I tried accumulate. The code was ugly, and performance was bad, but it’s a solution in theory. Type widening doesn’t sound like beautiful code either. As for Base.return_type, I had some bad experience using it in Julia 0.6, but if it’s officially The Julian Way, I could give it another try. Right now, we use option #3, and I’m not happy with it, but it generally works.

No, the building block is an interface for a collection that can

1. either store a new value (eg <: eltype),
2. or allocate a new collection that can.

The caller determines if widening is needed, and calls itself accordingly. Just review “take 2” here, it is really short.

This. But we need to abstract it to nice building blocks.

As Jeff said, the issue is even wider type and no unless we remove eltype completely, writing functions that depends on it isn’t bad code. There are countless reason one might want to rely on eltype. The fact that these questions come up is the proof…

Yes, I know. But I mean that’s really just using the building block already…

I think your code clearly show that the majority of the code is written already, AFAICT most of the code in there is actually dealing with iterator, i.e. the customized and non-reusable part, rather than dealing with widening. As you said, that part is really short. My point is basically that there’s not much point to simplify 3 lines of code to 1 when it’ll add extra restriction and is expected to be used in another 10 lines of code…

And I’m just saying that AFAICT the fact you can write the code within so few line proofs that the building block is there. I don’t believe there’s a strong need to add any code as building blocks. Documenting the correct pattern or giving more examples is certainly always welcome.

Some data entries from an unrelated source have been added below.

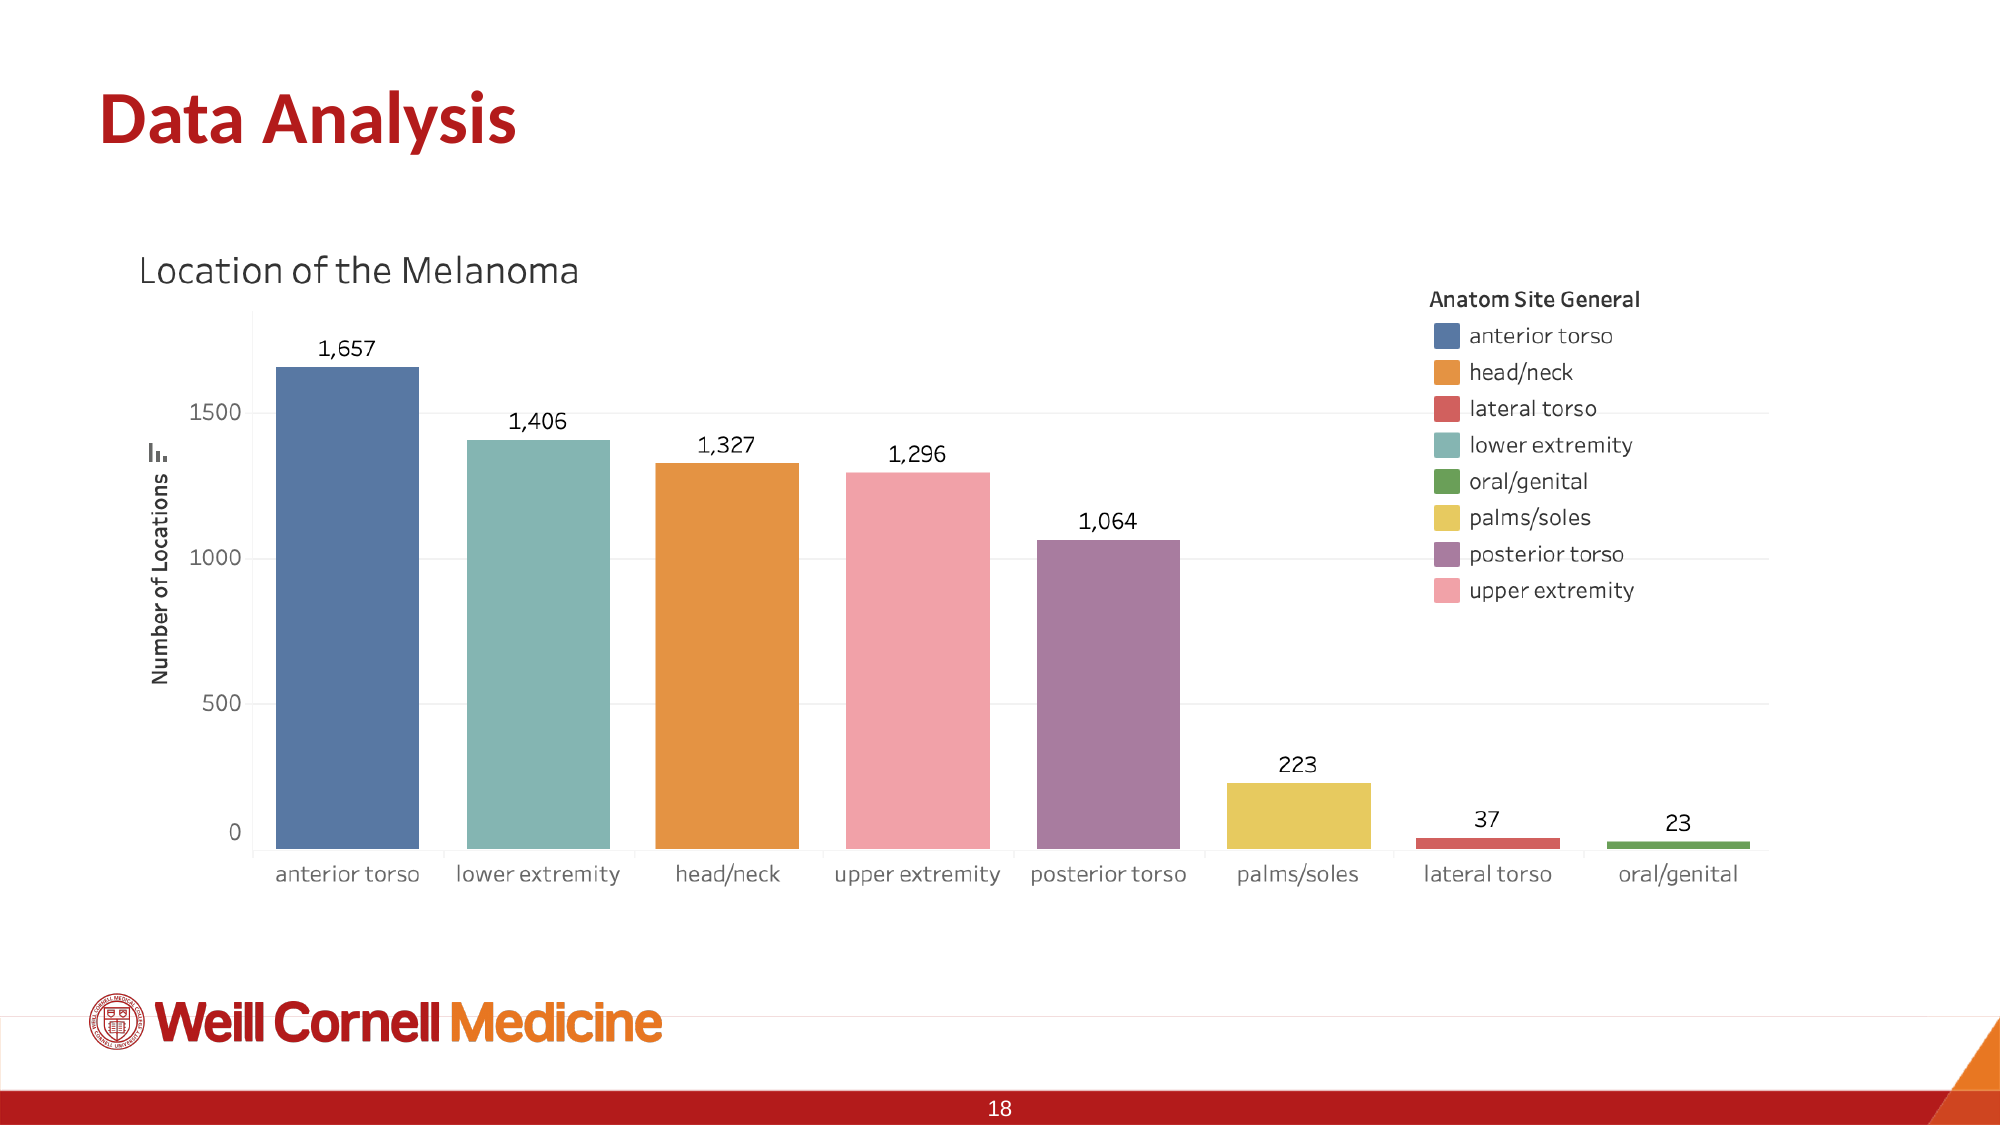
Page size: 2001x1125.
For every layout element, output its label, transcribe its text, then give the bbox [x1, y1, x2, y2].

title Data Analysis [99, 68, 1959, 167]
picture [131, 223, 1770, 902]
picture [0, 993, 2000, 1125]
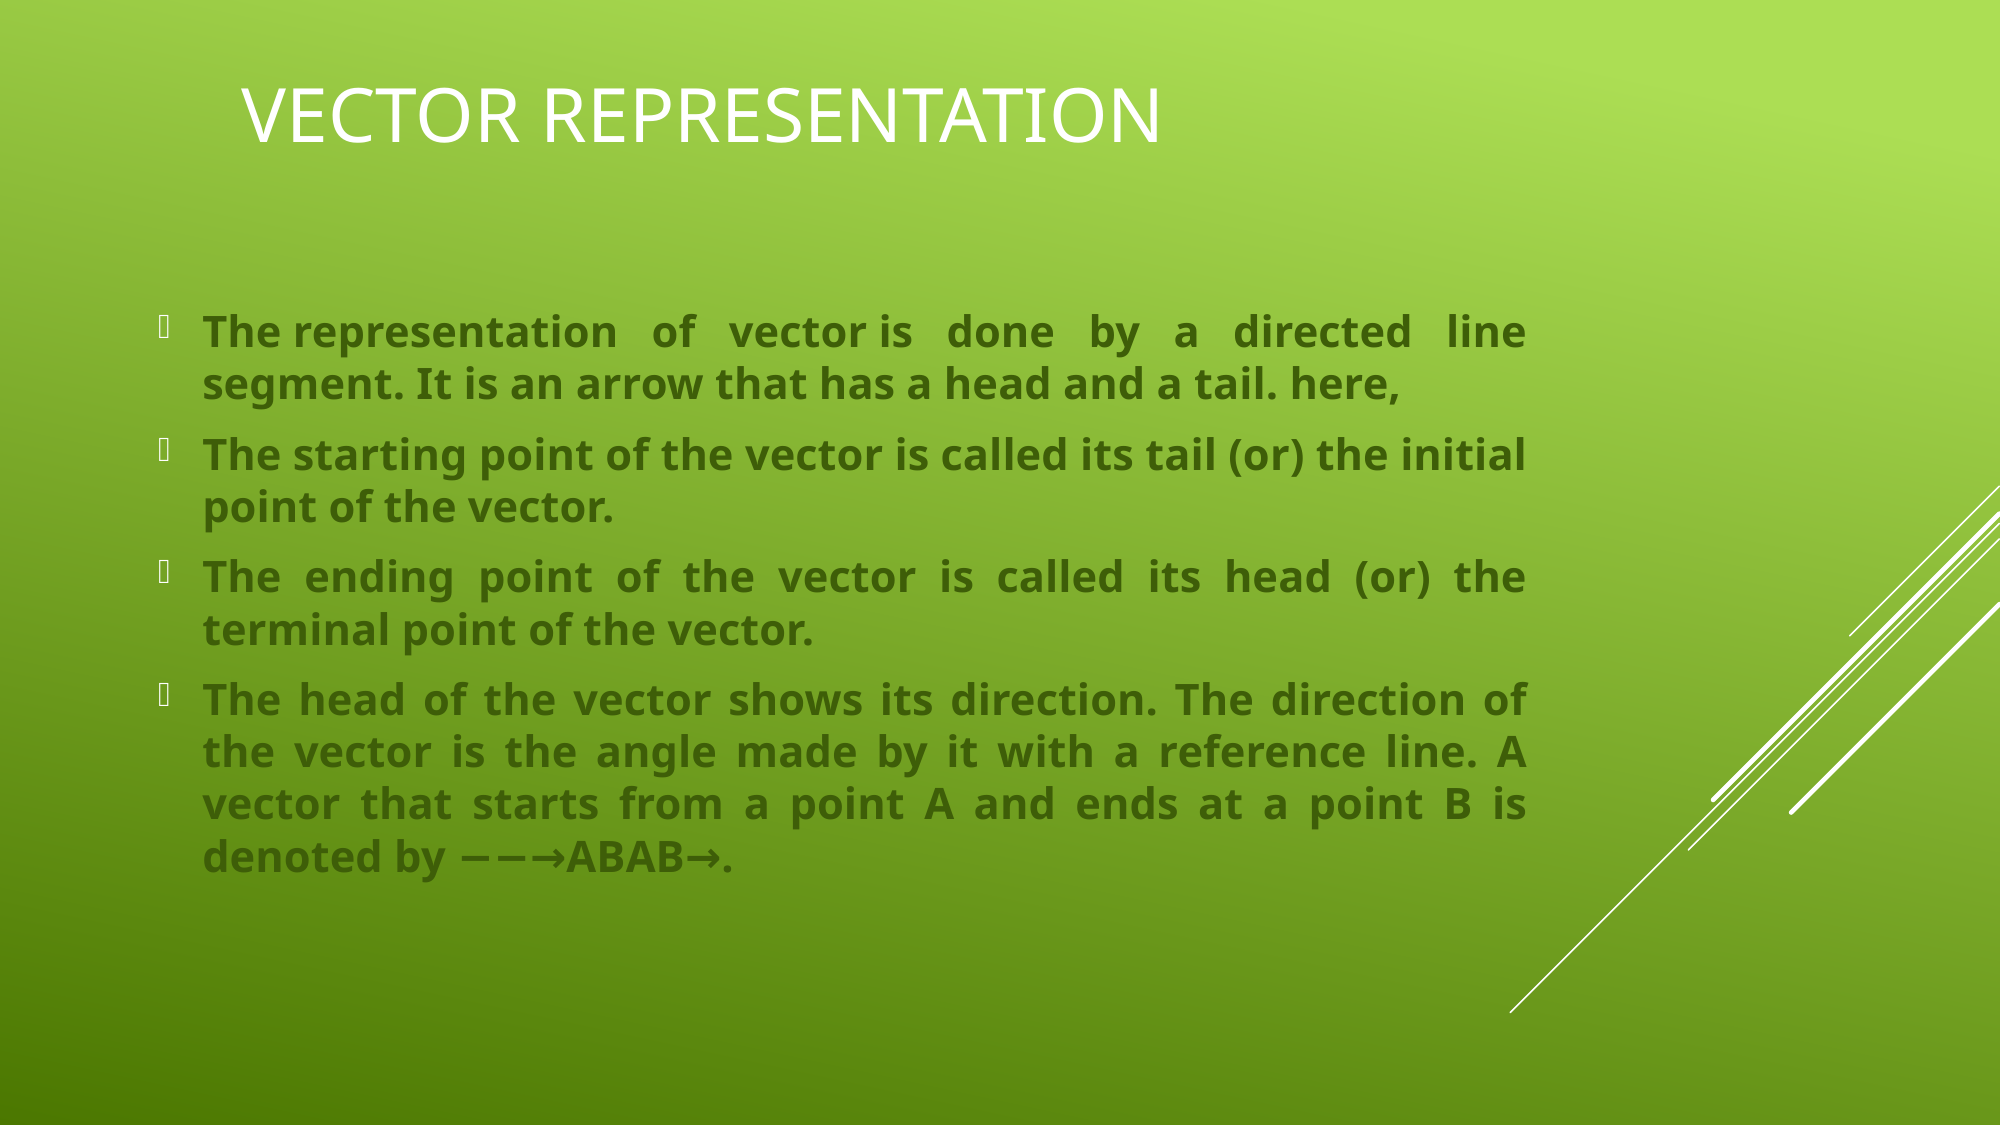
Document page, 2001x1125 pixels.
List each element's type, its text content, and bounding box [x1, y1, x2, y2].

list The representation of vector is done by a directed line segment. It is an arrow that has a head and a tail. here, The starting point of the vector is called its tail (or) the initial point of the vector. The ending point of the vector is called its head (or) the terminal point of the vector. The head of the vector shows its direction. The direction of the vector is the angle made by it with a reference line. A vector that starts from a point A and ends at a point B is denoted by −−→ABAB→. [143, 296, 1544, 890]
title Vector Representation [226, 0, 1627, 237]
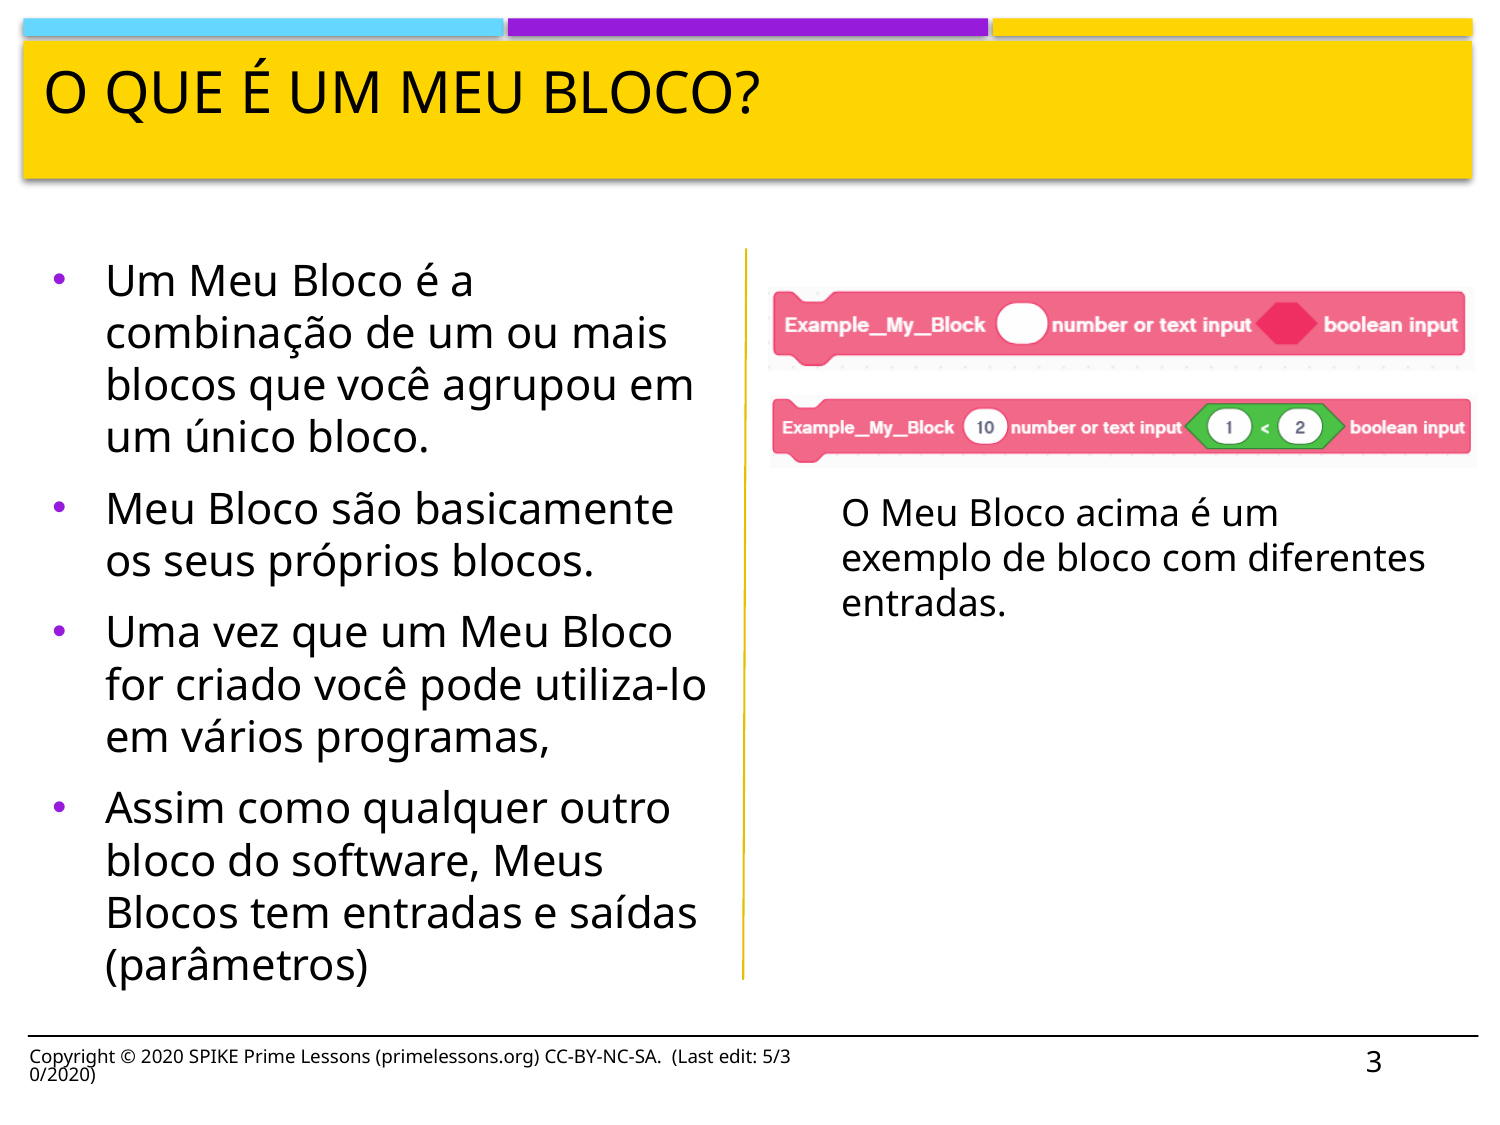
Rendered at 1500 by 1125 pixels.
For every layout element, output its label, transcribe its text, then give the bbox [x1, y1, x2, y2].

footer Copyright © 2020 SPIKE Prime Lessons (primelessons.org) CC-BY-NC-SA. (Last edit: 5/30/2020) [14, 1036, 814, 1097]
picture [770, 394, 1477, 469]
text_box O Meu Bloco acima é um exemplo de bloco com diferentes entradas. [826, 481, 1446, 632]
title O que é um Meu Bloco? [28, 48, 1464, 172]
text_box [742, 248, 747, 980]
picture [768, 286, 1475, 372]
slide_number 3 [1351, 1036, 1478, 1097]
list Um Meu Bloco é a combinação de um ou mais blocos que você agrupou em um único bloco. Meu Bloco são basicamente os seus próprios blocos. Uma vez que um Meu Bloco for criado você pode utiliza-lo em vários programas, Assim como qualquer outro bloco do software, Meus Blocos tem entradas e saídas (parâmetros) [37, 245, 732, 1005]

OK, indeed that’s annoying.

However in that particular case you’d probably better allocate a new vector since you know it won’t contain any missing values. Then performance will be higher down the line. And replace(t, missing=>NaN) or coalesce.(t, NaN) is quite compact to write.

I’ll note that this crash is in general impossible to avoid given the way the code is written. Your complaint is that the eltype is too narrow (instead of too wide, which is what almost every other complaint is) and you want to use inference because it gives you a wider type. However, there’s absolutely no way we can guarantee any particular wider type is returned so using inference here won’t actually fix your problem in all cases.

In another word, you are relying on the inference not able to figure out the actual runtime return type of f, which might be true now but that’s not something we can guarantee. We can only guarentee that the inferenced type is a super type of the runtime type, if the runtime type is only Missing for a run, it’s entirely allowed for the inference/optimization of that particular run to return Missing as the inferred type.

I’m saying that the fewer branches to test, the better. f.(::Vector{Union{Missing, Float64}}) gives me four possible outcomes to worry about. When I don’t care about performance, I use purely functional, non-mutating code, and it’s a non-issue. But Julia is all about performance, so code like mine happens, and it’s a significant worry for real-time systems. @andyferris said the same:

As a programmer, this scares me somewhat because I might get subtly different program behavior (or program correctness) depending on my input data. My concerm is that I might perform tests with mixtures of Missing and Float64 input values but be caught out in rare cases in production when all (or none) of the inputs are missing.

I understand the appeal of the current rules, from a certain perspective. I don’t really have a solution to offer. I’m just giving my report from real-world usage. Maybe I just need to assume that I can’t rely on the type of f.(v) at all, and code accordingly.